Does he really “not understand” that the very programme of the Cadets is a programme of the liberal-monarchist bourgeoisie, not of the democrats, and that only liberals (and bad ones at that) could have voted for the budget in the Third Duma, could have declared themselves a loyal opposition, etc.?
Mr. Milyukov understands this perfectly well, and he is trying to fool people with his talk, pretending that he has forgotten the ABC of the difference between liberalism and democracy.
To register in print this pitiful dodging of the Cadets, we shall remark to Mr. Milyukov that in all the official Social-Democratic press (except, of course, that of the liquidators, whom we will gladly give up to Mr.
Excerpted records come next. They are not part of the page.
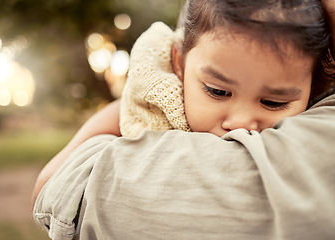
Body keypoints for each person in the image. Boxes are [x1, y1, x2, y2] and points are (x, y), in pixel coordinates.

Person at [32, 0, 335, 239]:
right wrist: (121, 108)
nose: (241, 122)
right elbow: (48, 185)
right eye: (218, 91)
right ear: (178, 61)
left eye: (274, 102)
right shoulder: (152, 102)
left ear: (316, 87)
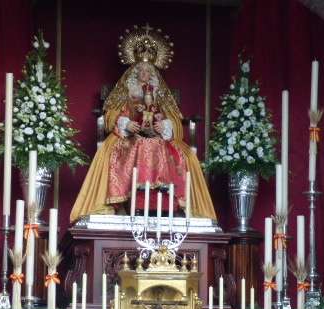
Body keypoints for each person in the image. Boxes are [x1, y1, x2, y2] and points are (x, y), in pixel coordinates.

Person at [70, 26, 216, 222]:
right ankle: (123, 203)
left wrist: (165, 125)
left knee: (185, 154)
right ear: (135, 71)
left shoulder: (160, 94)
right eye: (142, 70)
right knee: (124, 148)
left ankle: (168, 203)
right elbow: (110, 116)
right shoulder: (125, 92)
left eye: (149, 70)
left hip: (158, 139)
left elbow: (175, 119)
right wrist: (126, 123)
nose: (145, 73)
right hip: (129, 137)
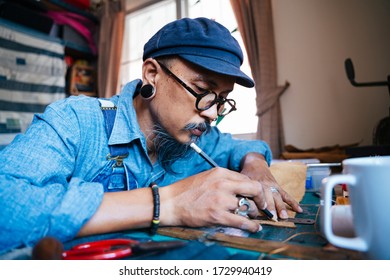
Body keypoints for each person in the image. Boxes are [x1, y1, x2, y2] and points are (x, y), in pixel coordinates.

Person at [0, 17, 302, 256]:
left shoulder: (197, 138)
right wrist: (167, 203)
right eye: (202, 91)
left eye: (222, 99)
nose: (212, 113)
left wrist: (256, 166)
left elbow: (242, 146)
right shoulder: (76, 121)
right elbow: (7, 206)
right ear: (152, 74)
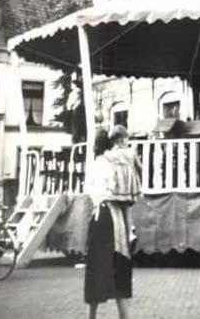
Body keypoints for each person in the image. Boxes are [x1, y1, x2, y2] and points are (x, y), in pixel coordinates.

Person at [84, 126, 141, 319]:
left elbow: (91, 192)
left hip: (99, 216)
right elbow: (125, 198)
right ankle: (124, 316)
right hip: (116, 218)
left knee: (96, 269)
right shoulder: (122, 161)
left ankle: (91, 315)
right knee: (120, 269)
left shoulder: (95, 164)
Milyukov), in all the resolutions of the guiding Social-Democratic bodies, and in the whole policy of the Social-Democrats in the Third Duma, we always and invariably meet, in thousands of forms, with the defence of the old tactics which Mr. Milyukov says the Social-Democrats have abandoned.
It is an indisputable historical fact, esteemed learned historian!
We must register in print how low the Cadets must have fallen if they try to deceive the public on questions which are so elementary and have been made perfectly clear by the history of the political parties in Russia.
In conclusion, a little question to Mr. Milyukov—to sum up and recapitulate what we have said: when you Cadet gentlemen agreed to bar Voiloshnikov from five sessions, were you acting as liberals or as democrats?
 This refers to the following fact:
A. A. Voiloshnikov, a member of the Social-Democratic group in the Third Duma, speaking on December 2 (15), 1911, at the Thirty-Fifth Sitting of the Duma in the debate on tile Bill to amend the Rules on Military Service, described the tsarist army as a police force and called for the standing army to be replaced by the arming of the whole people. On account of this speech the Chair man of the Duma moved that Voiloshnikov be excluded from the next five sittings. Following Voiloshnikov’s second speech at the same sitting the period of exclusion was increased to fifteen sittings. The Cadets voted for the original motion of the Chairman.